**Texto para leitura**
= = = =

Embora leve o nome de Pernambuco, o movimento envolveu também Paraíba, Rio Grande do Norte e Ceará. De certa maneira, Napoleão está na raiz da origem do movimento nordestino.

Causas da Revolução Pernambucana

A revolução foi resultado das insatisfações nas capitanias nordestinas das transformações introduzidas pela chegada da família real portuguesa ao Brasil, em 1808. A rainha, dona Maria I, o príncipe regente dom João, a princesa Carlota Joaquina e a corte lusitana deixaram Lisboa com destino ao Rio de Janeiro justamente para fugir da invasão das tropas napoleônicas. Nas memórias, no exílio em Santa Helena, Napoleão escreveu sobre dom João VI: "Foi o único que me enganou".

A chegada da família real — caso sem precedentes de uma corte europeia que desembarcou em colônia na América — mudou a história do Brasil de forma radical. Houve abertura dos portos coloniais às nações amigas. Na época, referia-se basicamente ao Império Britânico. Foram feitas melhorias urbanas e embelezamento do Rio de Janeiro, a nova capital do império colonial português. Foi criada a Imprensa Régia, o Banco do Brasil, a Real Fábrica de Pólvora, a Real Academia Militar, o Jardim Botânico. Tudo isso no Rio de Janeiro.

= = = =

**Dados fornecidos**
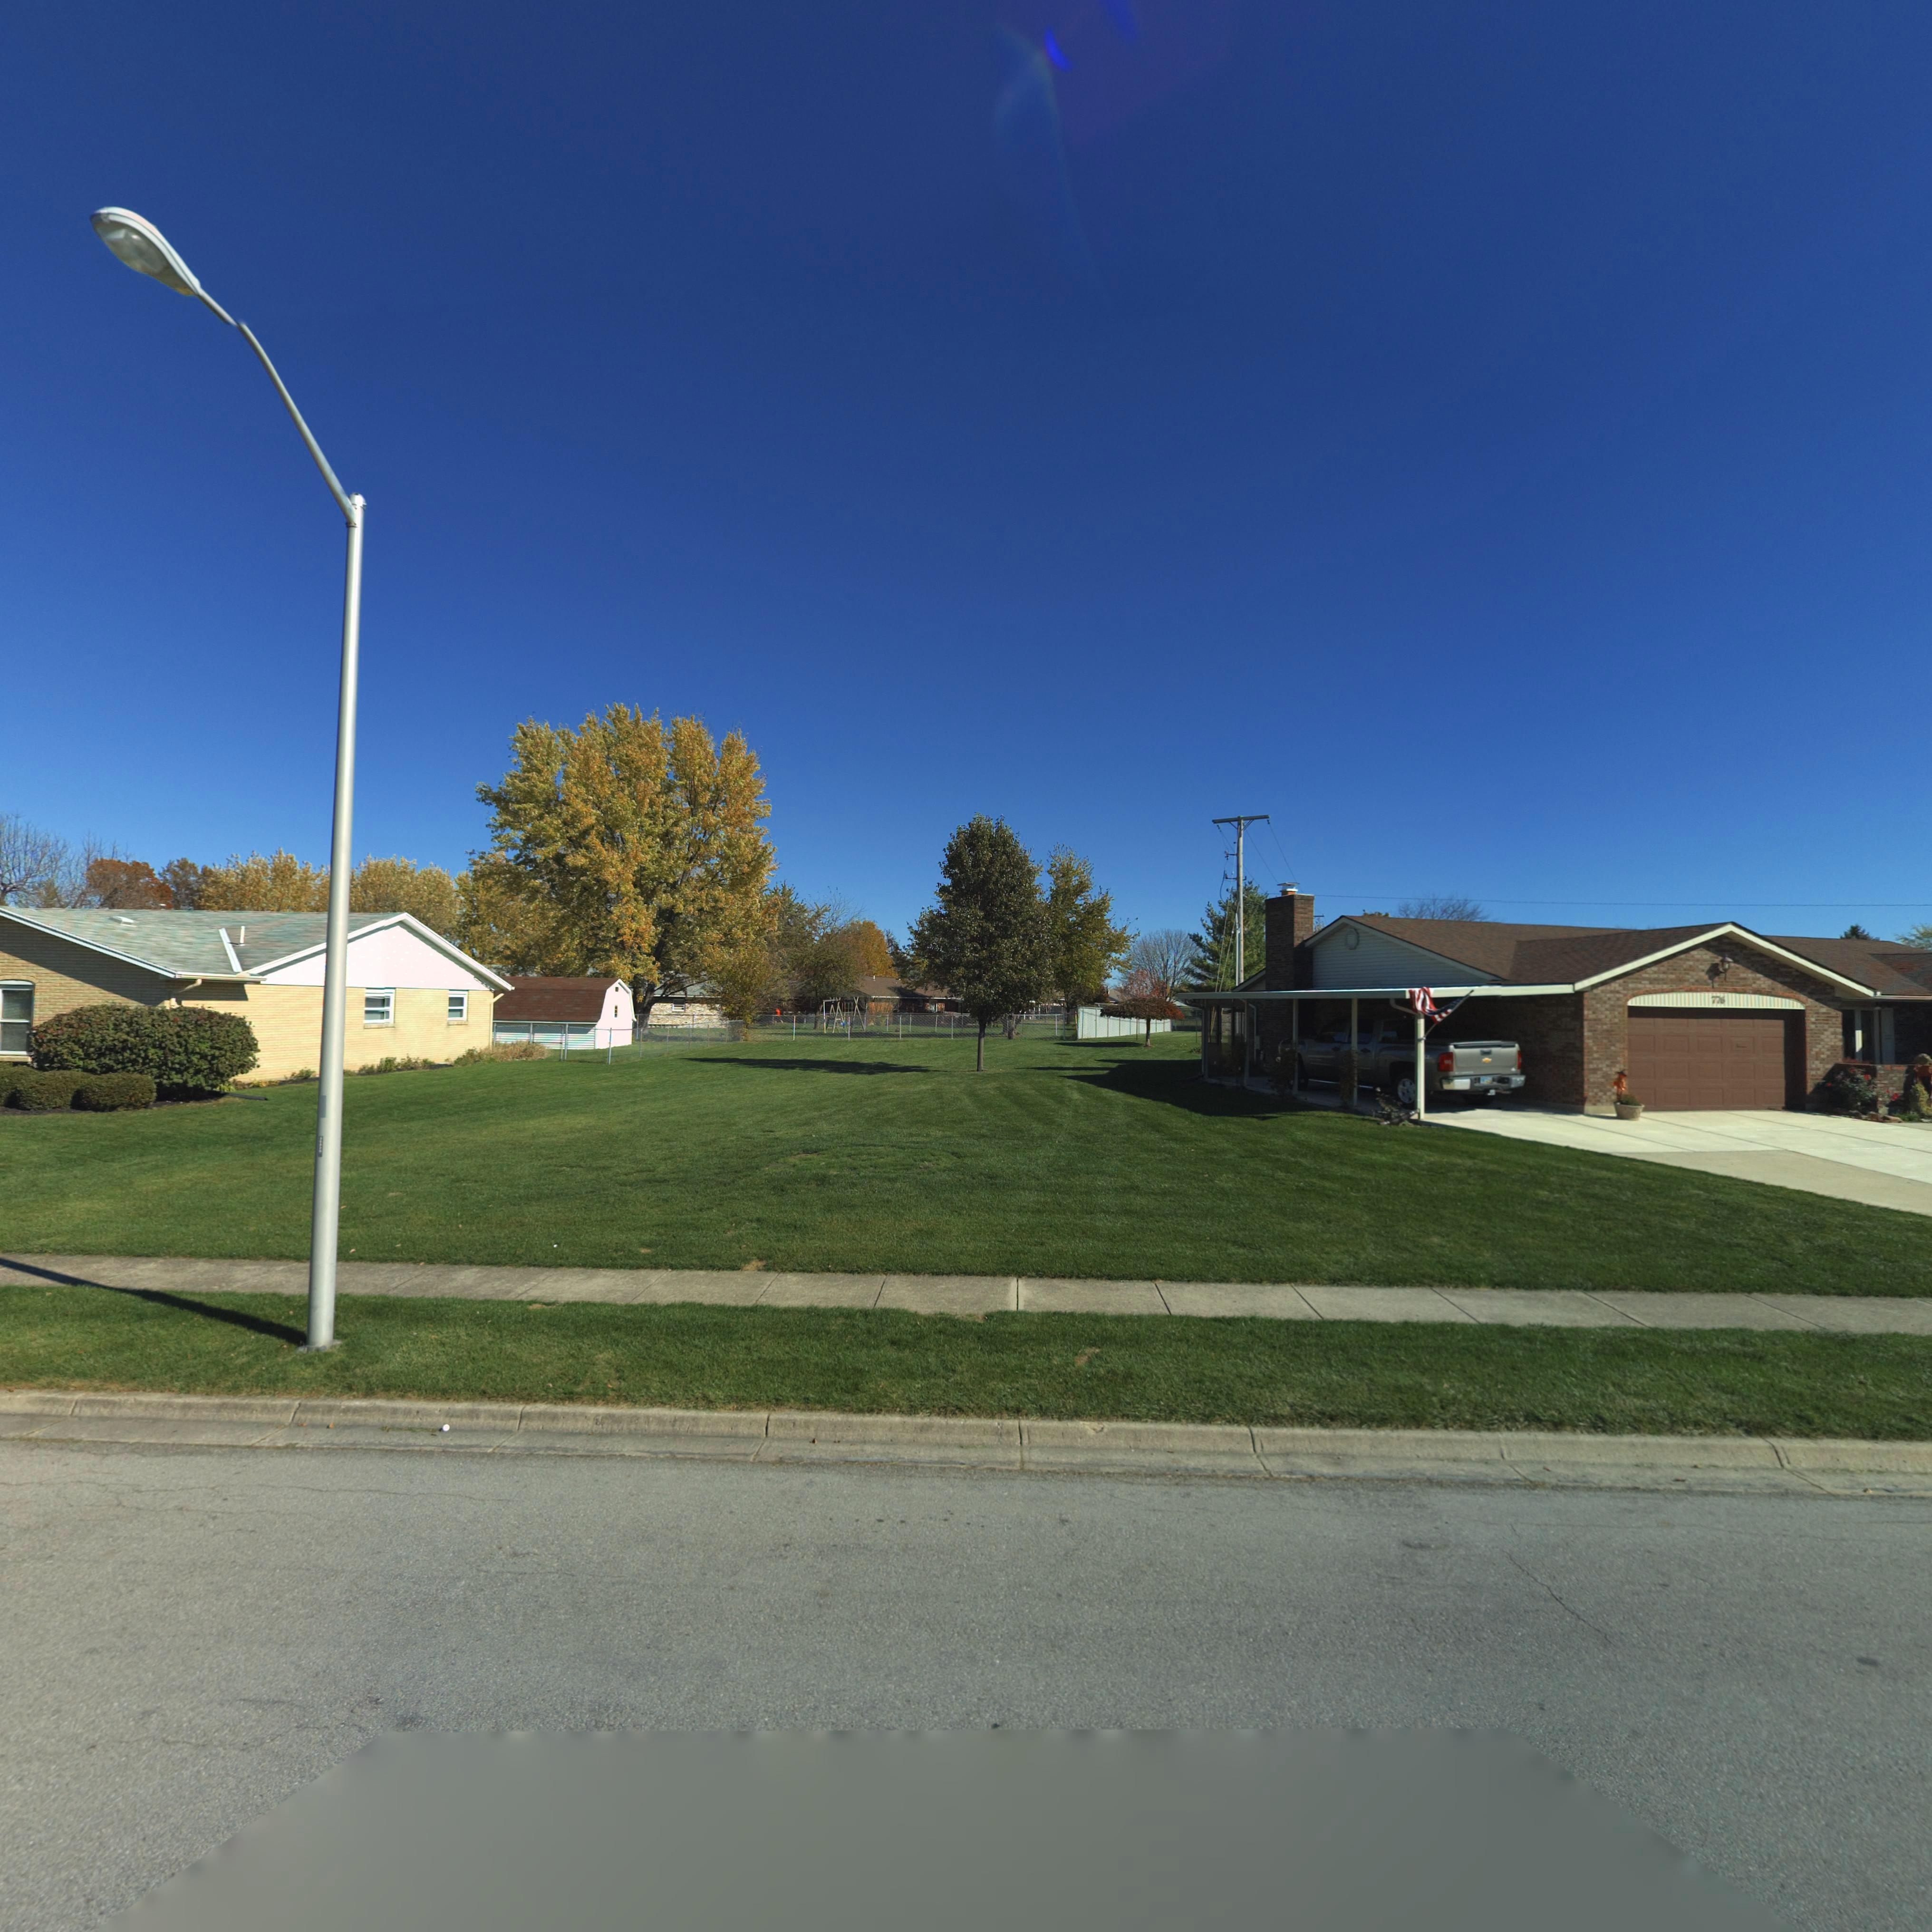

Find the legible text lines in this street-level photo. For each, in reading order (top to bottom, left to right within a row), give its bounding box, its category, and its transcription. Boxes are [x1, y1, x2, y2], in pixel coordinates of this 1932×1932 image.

[1711, 995, 1725, 1004] StreetNumber: 776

= = = =

**Instruções das tarefas**
A) Traduza para o inglês esta frase do texto sobre a Revolução Pernambucana: "Houve abertura dos portos coloniais às nações amigas."
B) Segundo o texto sobre a Revolução Pernambucana, em que ano a família real portuguesa chegou ao Brasil?
C) Cite o trecho do texto sobre a Revolução Pernambucana que vai de "A chegada da família real —" até "Rio de Janeiro.", incluindo esses dois pontos.

**Respostas**
A) The colonial ports were opened to friendly nations.

B) Em 1808.

C)
A chegada da família real — caso sem precedentes de uma corte europeia que desembarcou em colônia na América — mudou a história do Brasil de forma radical. Houve abertura dos portos coloniais às nações amigas. Na época, referia-se basicamente ao Império Britânico. Foram feitas melhorias urbanas e embelezamento do Rio de Janeiro, a nova capital do império colonial português. Foi criada a Imprensa Régia, o Banco do Brasil, a Real Fábrica de Pólvora, a Real Academia Militar, o Jardim Botânico. Tudo isso no Rio de Janeiro.